Currently, available assays are designed to detect past exposure to SARS-CoV-2. Many infer that this past exposure equates to future immunity, though the fact of the matter is that, we simply do not know if this is true. In order to answer this question definitively, we need prospective outcome data, which is still lacking giving how relatively new this pathogen is. Those looking for an antibody test to give them a peace of mind about their immune status should really keep appropriately tempered expectations. They may have had the disease and test falsely negative or they may have never had the disease and test falsely positive. In fact, those looking for peace of mind may find the opposite, particularly if they are relying on a bad test.

Bob Barrett:
Well, finally doctors, what steps should laboratory experts take to responsibly offer serologic testing to their patient populations?

Chris Farnsworth:
So, this is a really important question, and where we as a laboratory community have an opportunity to provide expertise, especially since a large proportion of these tests have not gone through the emergency use authorization process, and have not been truly vetted by the manufacturer or by independent labs.

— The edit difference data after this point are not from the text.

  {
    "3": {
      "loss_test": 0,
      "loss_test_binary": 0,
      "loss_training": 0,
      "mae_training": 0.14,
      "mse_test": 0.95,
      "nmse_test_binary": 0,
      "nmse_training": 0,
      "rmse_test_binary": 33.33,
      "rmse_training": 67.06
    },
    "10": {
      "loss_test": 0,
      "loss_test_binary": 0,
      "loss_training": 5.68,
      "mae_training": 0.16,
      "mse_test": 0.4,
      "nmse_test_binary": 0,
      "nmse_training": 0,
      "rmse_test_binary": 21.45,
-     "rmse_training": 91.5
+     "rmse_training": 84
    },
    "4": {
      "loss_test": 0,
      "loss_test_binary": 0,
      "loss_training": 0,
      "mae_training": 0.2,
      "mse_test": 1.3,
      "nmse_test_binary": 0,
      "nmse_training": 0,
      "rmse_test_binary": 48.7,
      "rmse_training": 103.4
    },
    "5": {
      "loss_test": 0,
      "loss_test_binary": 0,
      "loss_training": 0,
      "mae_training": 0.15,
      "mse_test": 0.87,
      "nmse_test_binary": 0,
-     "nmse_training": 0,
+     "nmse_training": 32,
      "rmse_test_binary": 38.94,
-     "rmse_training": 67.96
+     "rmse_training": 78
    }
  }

But it is not a one-size-fits-all approach. The validation you perform will really depend almost entirely on how you plan to use the test. As a generalization, when we validate a lab test, we will analyze a minimum of 50 positive samples from patients with PCR-confirmed infection. For negative samples, using specimens have been frozen prior to the emergence of SARS-CoV-2 is a common approach. We also have used samples from patients that have COVID-like symptoms, but are negative by molecular testing.

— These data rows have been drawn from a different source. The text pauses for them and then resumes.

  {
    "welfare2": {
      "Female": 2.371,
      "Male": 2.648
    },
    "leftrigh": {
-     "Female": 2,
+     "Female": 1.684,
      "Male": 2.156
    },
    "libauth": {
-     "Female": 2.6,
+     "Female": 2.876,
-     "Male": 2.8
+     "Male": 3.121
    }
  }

We also recommend that labs use specimens from patients with other confirmed seasonal coronaviruses, the flu, and other viruses like EBV and CMV to assess cross-reactivity. The number of negative specimens that you analyze is entirely dependent though on how you plan to use the test. Again, if used for screening in a likely low prevalence community, a high specificity and considerable confidence in that specificity is a must, especially for tests that have not been formally validated. This will require hundreds or potentially thousands of negative specimens to truly understand how the test performs. In contrast, if your facility is using serologic testing to aid in diagnosis, knowing how many days post symptom onset your patient population becomes positive is key, and far more positive patients will become necessary.

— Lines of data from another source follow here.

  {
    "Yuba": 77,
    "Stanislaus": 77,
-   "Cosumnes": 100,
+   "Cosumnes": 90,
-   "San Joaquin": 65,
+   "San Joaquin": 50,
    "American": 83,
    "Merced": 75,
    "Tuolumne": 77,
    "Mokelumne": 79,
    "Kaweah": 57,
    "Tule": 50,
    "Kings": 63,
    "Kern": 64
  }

Finally, if you plan to use your assay for determining antibody titers in convalescent plasma donors, it is important that you validate your tests for this use.

Neil Anderson:
Another important aspect to consider prior to implementation of SARS-CoV-2 serology testing is education. Given all the hype and misconceptions about SARS-CoV-2 serology testing, even the most knowledgeable providers may be misinformed. Prior to offering serologic testing, laboratory experts really should discuss with their providers exactly how the testing should be utilized in their setting and what needs to be done to prevent misuse. Efforts to educate ordering providers should be made which may range from educational CME presentations all the way to electronic clinical decision support.

Finally, laboratory experts should be prepared to perhaps step outside their hospital walls and their comfort zones to engage in local and national testing policies. The drive for COVID serology is very real and there is a real chance that without appropriate guidance, these tests could be used in quite frankly, harmful ways. Laboratory experts can only prevent this by acknowledging the hype, educating about the perils, and guiding the way forward in the way we were all trained to, by using an evidence- and data-based approach.

Bob Barrett:
That was Dr. Neil Anderson and he was joined by Dr. Christopher Farnsworth. They are both from the Department of Pathology and Immunology at Washington University School of Medicine in St. Louis. Their opinion piece entitled “SARS-CoV-2 Serology: Much Hype, Little Data” is available online now and appears in July 2020 print edition of the journal Clinical Chemistry. I am Bob Barrett. Thanks for listening.